#### [RECORDS TO PROCESS]
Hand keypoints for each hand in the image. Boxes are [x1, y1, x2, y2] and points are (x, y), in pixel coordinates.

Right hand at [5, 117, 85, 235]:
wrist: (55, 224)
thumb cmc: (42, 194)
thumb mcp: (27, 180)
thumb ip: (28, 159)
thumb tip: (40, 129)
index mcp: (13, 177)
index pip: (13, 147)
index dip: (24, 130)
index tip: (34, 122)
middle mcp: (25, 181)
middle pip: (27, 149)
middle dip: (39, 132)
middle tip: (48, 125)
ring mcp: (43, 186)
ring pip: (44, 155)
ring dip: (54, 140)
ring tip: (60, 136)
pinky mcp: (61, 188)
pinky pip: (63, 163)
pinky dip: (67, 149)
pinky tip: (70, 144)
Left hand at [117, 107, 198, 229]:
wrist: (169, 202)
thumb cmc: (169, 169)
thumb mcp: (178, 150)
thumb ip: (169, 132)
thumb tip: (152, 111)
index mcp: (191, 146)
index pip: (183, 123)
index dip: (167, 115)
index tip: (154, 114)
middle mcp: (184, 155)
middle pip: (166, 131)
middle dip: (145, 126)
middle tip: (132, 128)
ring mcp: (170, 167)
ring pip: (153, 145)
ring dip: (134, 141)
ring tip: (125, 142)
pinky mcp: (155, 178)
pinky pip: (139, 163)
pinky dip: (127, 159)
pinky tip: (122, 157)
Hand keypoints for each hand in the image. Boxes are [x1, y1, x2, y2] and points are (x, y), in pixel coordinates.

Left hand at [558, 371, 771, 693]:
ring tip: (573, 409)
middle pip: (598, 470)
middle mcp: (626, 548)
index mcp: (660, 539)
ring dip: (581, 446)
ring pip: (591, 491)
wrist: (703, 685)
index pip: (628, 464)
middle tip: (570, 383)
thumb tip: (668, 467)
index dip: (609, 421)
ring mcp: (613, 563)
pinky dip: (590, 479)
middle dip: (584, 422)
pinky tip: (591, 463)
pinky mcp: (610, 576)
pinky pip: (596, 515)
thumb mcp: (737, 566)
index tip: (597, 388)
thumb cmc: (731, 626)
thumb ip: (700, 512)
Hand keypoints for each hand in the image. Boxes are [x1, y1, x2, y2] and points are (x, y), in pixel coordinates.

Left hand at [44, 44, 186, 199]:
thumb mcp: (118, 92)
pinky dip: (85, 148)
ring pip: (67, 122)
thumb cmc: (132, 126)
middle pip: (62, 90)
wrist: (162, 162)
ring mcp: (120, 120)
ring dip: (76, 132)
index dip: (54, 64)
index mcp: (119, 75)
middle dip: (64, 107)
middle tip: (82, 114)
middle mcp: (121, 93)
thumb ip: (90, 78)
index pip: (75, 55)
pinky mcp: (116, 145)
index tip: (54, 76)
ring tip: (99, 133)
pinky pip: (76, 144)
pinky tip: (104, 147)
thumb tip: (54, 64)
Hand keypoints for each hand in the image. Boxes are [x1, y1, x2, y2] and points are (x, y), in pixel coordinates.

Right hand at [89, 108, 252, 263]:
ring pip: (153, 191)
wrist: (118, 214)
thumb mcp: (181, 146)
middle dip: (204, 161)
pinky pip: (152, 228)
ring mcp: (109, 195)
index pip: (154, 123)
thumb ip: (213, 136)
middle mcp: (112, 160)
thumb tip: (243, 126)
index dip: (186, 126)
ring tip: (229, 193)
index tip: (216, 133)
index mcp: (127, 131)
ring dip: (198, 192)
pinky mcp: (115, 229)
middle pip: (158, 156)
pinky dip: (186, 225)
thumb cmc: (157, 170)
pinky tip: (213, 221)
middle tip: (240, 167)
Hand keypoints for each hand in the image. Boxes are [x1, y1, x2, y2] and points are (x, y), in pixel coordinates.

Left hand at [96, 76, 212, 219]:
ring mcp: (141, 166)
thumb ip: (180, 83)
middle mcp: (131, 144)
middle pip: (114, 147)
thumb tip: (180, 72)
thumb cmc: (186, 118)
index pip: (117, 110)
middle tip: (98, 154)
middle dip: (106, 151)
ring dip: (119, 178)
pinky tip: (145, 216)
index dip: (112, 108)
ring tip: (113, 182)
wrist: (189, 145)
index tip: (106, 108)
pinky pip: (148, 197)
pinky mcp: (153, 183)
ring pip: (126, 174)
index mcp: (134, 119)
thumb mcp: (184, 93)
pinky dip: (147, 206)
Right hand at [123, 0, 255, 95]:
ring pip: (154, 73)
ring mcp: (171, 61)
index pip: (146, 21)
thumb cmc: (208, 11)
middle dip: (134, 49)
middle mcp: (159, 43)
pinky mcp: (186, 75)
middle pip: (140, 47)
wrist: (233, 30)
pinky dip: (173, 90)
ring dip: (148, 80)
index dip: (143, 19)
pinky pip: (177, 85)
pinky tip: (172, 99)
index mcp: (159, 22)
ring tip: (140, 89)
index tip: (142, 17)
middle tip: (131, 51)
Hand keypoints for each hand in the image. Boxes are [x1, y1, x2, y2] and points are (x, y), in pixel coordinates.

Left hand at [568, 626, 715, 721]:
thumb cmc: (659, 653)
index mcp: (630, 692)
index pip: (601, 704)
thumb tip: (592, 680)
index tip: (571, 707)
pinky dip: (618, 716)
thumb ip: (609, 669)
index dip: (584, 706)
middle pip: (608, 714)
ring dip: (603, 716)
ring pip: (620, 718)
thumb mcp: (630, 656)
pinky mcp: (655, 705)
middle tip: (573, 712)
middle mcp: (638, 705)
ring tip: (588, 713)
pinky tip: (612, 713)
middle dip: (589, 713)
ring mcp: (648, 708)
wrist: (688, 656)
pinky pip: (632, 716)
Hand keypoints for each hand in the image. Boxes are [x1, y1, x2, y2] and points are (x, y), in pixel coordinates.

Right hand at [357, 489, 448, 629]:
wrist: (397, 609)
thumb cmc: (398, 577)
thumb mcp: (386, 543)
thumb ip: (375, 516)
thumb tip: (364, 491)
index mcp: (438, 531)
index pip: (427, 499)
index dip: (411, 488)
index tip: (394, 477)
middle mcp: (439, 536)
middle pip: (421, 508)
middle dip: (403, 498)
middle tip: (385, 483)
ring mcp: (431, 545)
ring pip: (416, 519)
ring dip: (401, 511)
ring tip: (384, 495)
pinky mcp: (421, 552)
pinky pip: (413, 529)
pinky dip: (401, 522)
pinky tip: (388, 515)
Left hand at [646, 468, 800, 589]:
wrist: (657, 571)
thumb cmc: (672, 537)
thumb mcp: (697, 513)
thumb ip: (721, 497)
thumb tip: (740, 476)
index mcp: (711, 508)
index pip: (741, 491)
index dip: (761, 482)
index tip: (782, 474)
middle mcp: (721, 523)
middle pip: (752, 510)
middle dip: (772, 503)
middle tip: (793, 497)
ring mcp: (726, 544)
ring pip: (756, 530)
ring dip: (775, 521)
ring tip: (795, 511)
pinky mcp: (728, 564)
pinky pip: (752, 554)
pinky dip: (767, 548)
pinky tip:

#### [EXERCISE OBJECTIVE]
Copy the stretch of the records above that runs from the line with "pinky mcp: (186, 75)" through the line with "middle mcp: (638, 705)". Both end lines belong in the copy, and nothing else does.

#### [SOLUTION TO THIS EXERCISE]
pinky mcp: (186, 75)
middle pip: (140, 47)
wrist: (233, 30)
pinky dip: (173, 90)
ring dip: (148, 80)
index dip: (143, 19)
pinky pip: (177, 85)
pinky tip: (172, 99)
index mcp: (159, 22)
ring tip: (140, 89)
index tip: (142, 17)
middle tip: (131, 51)
Hand keypoints for each hand in the image. Boxes are [x1, y1, x2, y2] and points are (x, y), in pixel coordinates.

Left hand at [568, 626, 715, 721]:
thumb cmc: (659, 653)
index mcp: (630, 692)
index pip: (601, 704)
thumb tip: (592, 680)
index tip: (571, 707)
pinky dip: (618, 716)
thumb ip: (609, 669)
index dip: (584, 706)
middle pip: (608, 714)
ring dip: (603, 716)
ring pip: (620, 718)
thumb mcp: (630, 656)
pinky mcp: (655, 705)
middle tip: (573, 712)
middle mcp: (638, 705)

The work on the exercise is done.